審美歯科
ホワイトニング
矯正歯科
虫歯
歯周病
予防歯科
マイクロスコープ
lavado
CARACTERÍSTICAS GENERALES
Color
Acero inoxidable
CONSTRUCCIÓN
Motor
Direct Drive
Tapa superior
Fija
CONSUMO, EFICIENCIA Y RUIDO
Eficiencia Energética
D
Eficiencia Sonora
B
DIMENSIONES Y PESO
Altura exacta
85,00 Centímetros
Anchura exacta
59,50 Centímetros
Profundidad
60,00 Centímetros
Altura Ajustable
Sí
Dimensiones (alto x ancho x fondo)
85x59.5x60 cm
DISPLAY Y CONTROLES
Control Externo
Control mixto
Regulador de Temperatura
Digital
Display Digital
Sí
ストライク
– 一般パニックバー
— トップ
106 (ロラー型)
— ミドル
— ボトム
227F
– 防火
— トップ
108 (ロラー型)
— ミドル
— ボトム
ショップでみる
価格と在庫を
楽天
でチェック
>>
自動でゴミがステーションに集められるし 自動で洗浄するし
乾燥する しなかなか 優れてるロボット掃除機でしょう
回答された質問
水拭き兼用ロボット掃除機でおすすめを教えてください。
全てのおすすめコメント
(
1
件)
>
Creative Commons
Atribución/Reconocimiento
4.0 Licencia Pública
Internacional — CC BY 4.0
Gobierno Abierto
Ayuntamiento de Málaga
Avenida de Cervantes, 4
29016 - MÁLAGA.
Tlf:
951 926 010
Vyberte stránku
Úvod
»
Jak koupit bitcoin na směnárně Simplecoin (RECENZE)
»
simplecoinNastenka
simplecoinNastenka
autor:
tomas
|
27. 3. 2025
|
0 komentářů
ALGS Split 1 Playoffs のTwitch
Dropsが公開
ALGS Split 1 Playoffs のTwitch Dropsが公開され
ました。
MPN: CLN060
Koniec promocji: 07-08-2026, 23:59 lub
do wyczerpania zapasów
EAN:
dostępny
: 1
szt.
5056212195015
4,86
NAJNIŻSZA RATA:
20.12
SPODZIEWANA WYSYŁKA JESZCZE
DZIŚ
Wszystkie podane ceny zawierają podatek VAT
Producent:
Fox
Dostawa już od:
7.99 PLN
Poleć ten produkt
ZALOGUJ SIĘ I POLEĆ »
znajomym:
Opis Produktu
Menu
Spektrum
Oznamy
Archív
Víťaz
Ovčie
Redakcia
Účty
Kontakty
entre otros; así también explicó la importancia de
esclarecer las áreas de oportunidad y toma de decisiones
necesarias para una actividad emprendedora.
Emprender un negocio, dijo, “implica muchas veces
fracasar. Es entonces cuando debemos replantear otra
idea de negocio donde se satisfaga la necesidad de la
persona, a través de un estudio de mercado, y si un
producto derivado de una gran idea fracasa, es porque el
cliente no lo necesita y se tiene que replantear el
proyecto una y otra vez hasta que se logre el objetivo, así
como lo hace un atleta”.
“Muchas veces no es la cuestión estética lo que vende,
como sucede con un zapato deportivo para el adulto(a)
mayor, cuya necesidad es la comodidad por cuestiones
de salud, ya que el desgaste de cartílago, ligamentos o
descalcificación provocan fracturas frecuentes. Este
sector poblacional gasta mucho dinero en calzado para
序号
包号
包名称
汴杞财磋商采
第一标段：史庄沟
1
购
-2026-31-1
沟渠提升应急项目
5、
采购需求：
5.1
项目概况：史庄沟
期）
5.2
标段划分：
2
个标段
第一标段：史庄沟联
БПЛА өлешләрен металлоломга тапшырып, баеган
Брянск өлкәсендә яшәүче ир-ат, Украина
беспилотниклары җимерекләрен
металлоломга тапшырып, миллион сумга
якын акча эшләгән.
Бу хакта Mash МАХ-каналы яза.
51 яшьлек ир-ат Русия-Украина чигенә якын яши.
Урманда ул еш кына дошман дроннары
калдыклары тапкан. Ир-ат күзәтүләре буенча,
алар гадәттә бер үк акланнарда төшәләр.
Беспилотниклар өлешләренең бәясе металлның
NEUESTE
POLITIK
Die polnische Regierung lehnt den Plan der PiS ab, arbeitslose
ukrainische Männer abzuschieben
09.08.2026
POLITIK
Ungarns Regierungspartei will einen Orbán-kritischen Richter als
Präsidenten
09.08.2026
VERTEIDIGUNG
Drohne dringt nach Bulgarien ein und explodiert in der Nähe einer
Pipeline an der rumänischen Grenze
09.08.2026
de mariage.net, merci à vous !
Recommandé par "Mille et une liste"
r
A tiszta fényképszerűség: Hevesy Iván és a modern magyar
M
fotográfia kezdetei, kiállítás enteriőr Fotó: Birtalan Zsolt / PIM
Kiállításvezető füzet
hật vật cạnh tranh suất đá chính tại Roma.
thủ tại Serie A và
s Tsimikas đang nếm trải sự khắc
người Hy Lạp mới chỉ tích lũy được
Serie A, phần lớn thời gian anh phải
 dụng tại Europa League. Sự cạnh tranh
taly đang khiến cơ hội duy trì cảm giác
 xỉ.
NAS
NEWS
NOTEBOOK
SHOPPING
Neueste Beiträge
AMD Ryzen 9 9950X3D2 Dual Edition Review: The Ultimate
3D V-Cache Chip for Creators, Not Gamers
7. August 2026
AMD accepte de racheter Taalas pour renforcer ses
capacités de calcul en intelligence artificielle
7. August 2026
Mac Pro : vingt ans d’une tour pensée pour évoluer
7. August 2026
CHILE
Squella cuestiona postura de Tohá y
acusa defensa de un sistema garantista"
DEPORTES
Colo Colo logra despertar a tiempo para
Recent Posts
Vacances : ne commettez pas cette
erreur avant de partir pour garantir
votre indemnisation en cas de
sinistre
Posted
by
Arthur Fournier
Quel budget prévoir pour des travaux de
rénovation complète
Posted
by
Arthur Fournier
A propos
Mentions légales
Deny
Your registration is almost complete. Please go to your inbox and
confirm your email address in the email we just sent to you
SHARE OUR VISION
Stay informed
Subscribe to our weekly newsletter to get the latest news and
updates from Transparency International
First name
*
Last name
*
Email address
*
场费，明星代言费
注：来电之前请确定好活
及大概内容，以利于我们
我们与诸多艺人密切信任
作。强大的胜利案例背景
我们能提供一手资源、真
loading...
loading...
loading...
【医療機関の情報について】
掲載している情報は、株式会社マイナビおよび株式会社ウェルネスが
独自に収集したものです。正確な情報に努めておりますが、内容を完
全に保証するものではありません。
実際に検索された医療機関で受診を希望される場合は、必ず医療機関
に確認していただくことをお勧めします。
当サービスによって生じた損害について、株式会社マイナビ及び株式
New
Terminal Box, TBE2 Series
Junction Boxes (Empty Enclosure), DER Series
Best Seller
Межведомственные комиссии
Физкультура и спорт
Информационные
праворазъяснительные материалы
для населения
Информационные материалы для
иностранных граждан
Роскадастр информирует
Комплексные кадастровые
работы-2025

..........

### Your assignment
Print the data above from its first line through the line containing "85,00 Centímetros", with both of those lines included and every line unchanged.

### Worked solution
審美歯科
ホワイトニング
矯正歯科
虫歯
歯周病
予防歯科
マイクロスコープ
lavado
CARACTERÍSTICAS GENERALES
Color
Acero inoxidable
CONSTRUCCIÓN
Motor
Direct Drive
Tapa superior
Fija
CONSUMO, EFICIENCIA Y RUIDO
Eficiencia Energética
D
Eficiencia Sonora
B
DIMENSIONES Y PESO
Altura exacta
85,00 Centímetros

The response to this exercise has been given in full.